The gameplay is split up into different days, and you must first roam around the hotel looking for recipe items for that night’s dinner. However, each recipe involves going into one particular guest’s room and killing them. Once in that room, you can’t leave until you’ve solved all its puzzles, effectively making the experience a five- or six-part room escape game.
The simple slideshow-style control system is explained in a short tutorial available from the game menu, but is easy enough to figure out without it. One mouse button does all, but there is no smart cursor to tell you which items are interactive, so you’ll have to guess.

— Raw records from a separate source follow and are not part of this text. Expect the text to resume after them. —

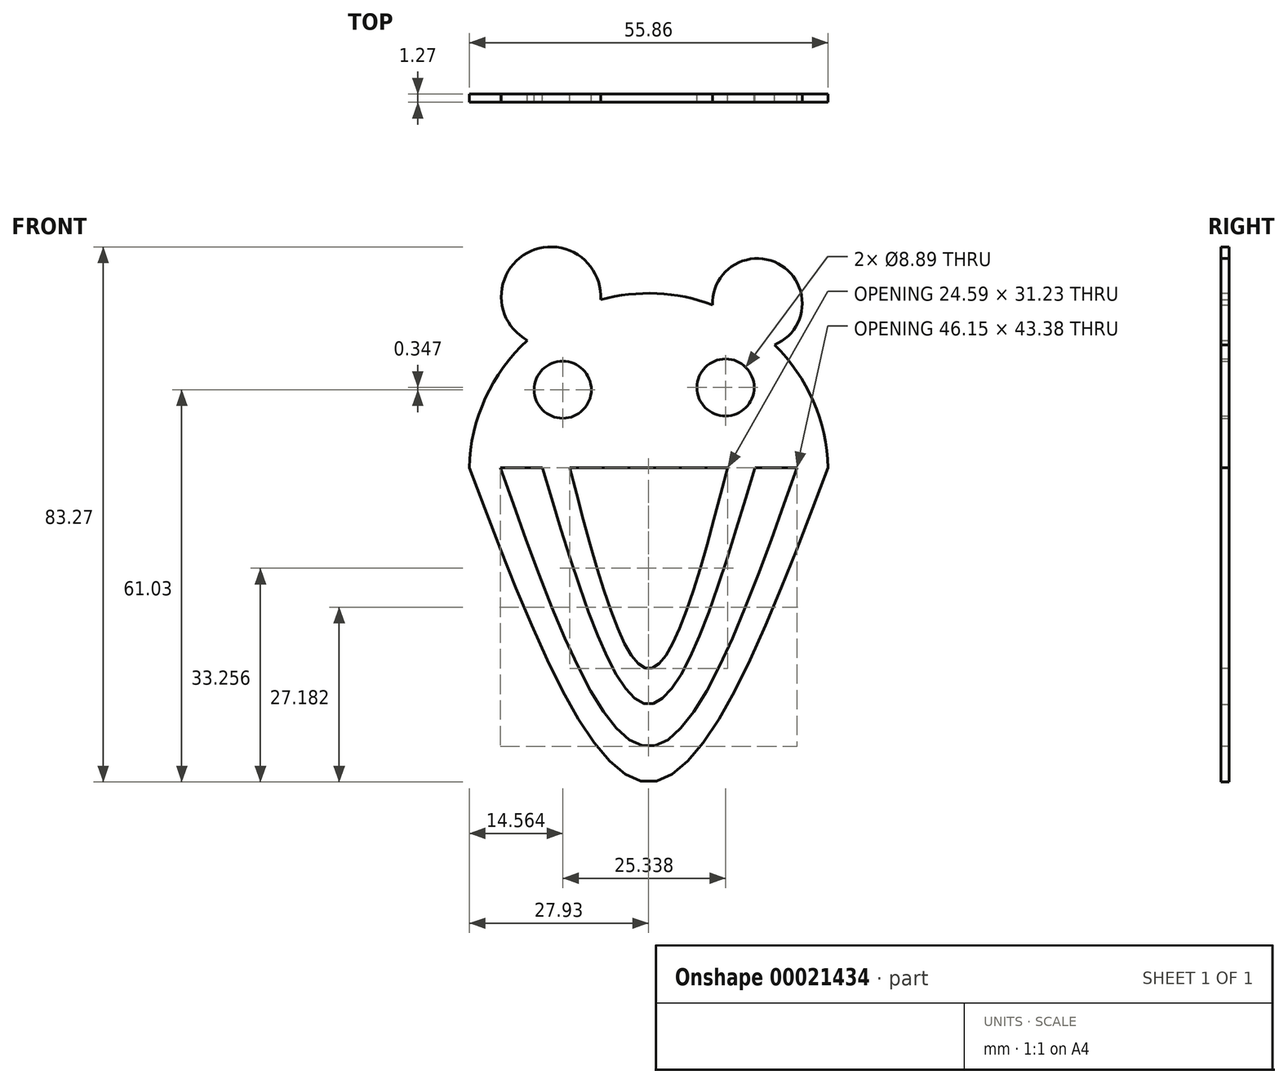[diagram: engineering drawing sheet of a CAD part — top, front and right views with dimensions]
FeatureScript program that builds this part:
annotation { "Feature Type Name" : "Feature", "Feature Type Description" : "" }
export const myFeature = defineFeature(function(context is Context, id is Id, definition is map)
    precondition{}
    {
        {
            var Q0;
            Q0=qCreatedBy(makeId("Front.planeOp"),FACE);
            var sketch = newSketch(context, id + "F0", { "sketchPlane" : qUnion([Q0])});
            skFitSpline(sketch, "E0", {"points": [v(-27.93, 0) * mm, v(0, -48.87) * mm, v(27.93, 0) * mm], "startDerivative": vector(55.85, -146.6) * mm, "endDerivative": vector(55.85, 146.6) * mm});
            skLineSegment(sketch, "E1", {"start": v(-23.08, 0) * mm, "end": v(-16.53, 0) * mm});
            skFitSpline(sketch, "E2", {"points": [v(-23.08, 0) * mm, v(0, -43.38) * mm, v(23.08, 0) * mm], "startDerivative": vector(46.15, -130.13) * mm, "endDerivative": vector(46.15, 130.13) * mm});
            skFitSpline(sketch, "E3", {"points": [v(-16.53, 0) * mm, v(0, -36.78) * mm, v(16.53, 0) * mm], "startDerivative": vector(33.06, -110.34) * mm, "endDerivative": vector(33.06, 110.34) * mm});
            skFitSpline(sketch, "E4", {"points": [v(-12.3, 0) * mm, v(0, -31.23) * mm, v(12.3, 0) * mm], "startDerivative": vector(24.6, -93.68) * mm, "endDerivative": vector(24.6, 93.68) * mm});
            skArc(sketch, "E5", {"start": v(27.93, 0) * mm, "mid": v(0, 27.17) * mm, "end": v(-27.93, 0) * mm});
            skLineSegment(sketch, "E6.trimOffspring", {"start": v(-12.3, 0) * mm, "end": v(12.3, 0) * mm});
            skLineSegment(sketch, "E7.trimOffspring", {"start": v(16.53, 0) * mm, "end": v(23.08, 0) * mm});
            skCircle(sketch, "E8", {"center": v(-13.37, 12.16) * mm, "radius": 4.45 * mm});
            skCircle(sketch, "E9", {"center": v(11.97, 12.5) * mm, "radius": 4.45 * mm});
            skArc(sketch, "E10", {"start": v(-7.48, 26.15) * mm, "mid": v(-18.95, 33.43) * mm, "end": v(-18.86, 19.85) * mm});
            skArc(sketch, "E11", {"start": v(19.6, 19.14) * mm, "mid": v(20.69, 31.48) * mm, "end": v(9.92, 25.35) * mm});
            skSolve(sketch);
        }
        {
            var Q0;
            Q0 = qSketchRegion(id + "F0", true);
            extrude(context, id + "F1", {"entities" : qUnion([Q0]), "depth" : 1.27 * mm});
        }
    });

This isn’t really a problem, however, as the environments are so sparsely decorated that you’ll never need to do any pixel hunting. Applicable items are added to the inventory, displayed down the right-hand side of the screen, from which you can select objects for use later on. Clicking the triangles at the edges of the screen will move you around the room, and the meager, non-interactive dialogue is activated simply by clicking on the characters. There’s also a small journal that shows what ingredients you need for each meal.
The puzzles are mostly inventory-based, with a few codes to crack in each room and one bizarrely out-of-place task that requires you to trap a cockroach on a table. That may sound fairly straightforward, but the puzzles often end up being frustrating. Since you can’t leave a guest’s room until you’ve completed your task, everything you need is always in the current location, but the game doesn’t provide any actual reason for solving puzzles or follow any sense of logic, even internally. The codes can be difficult to decipher, and most seem to be placed there for the sake of stopping your progress, rather than for any practical purpose. I found myself resorting to the official walkthroughs on the developer’s website multiple times, but even after doing so I never kicked myself thinking the solution should have been obvious. Instead my experience was punctuated with confusion like, “How am I growing a wall-mounted deer’s antlers just by clicking on them and why is fluid dripping out of its nose?” or “Why am I rooting around in a toilet for animal droppings?”
Although I disliked much of the puzzle abstraction, the problem isn’t so much that Rusty Lake Hotel is a bad game, just a paper-thin one designed mainly for those already familiar with this world. Presumably it makes more sense if you’ve played the Cube Escape freeware games that take place in the same world. Or at least, you’ll be more patient in getting just another piece of a larger puzzle that is far from fully formed yet. However, for new players with no prior experience it’s not going to hold nearly the same thrill. It’s certainly got a strange vibe overall, and the unusual premise is almost disturbingly casual about serial killing for pleasure, but comparing it to Twin Peaks is overselling a lot. The basic game mechanics are intuitive, while the simple art and sound design are effective enough, but Rusty Lake Hotel fails to register with any kind of plot or character development, which is its fatal mistake.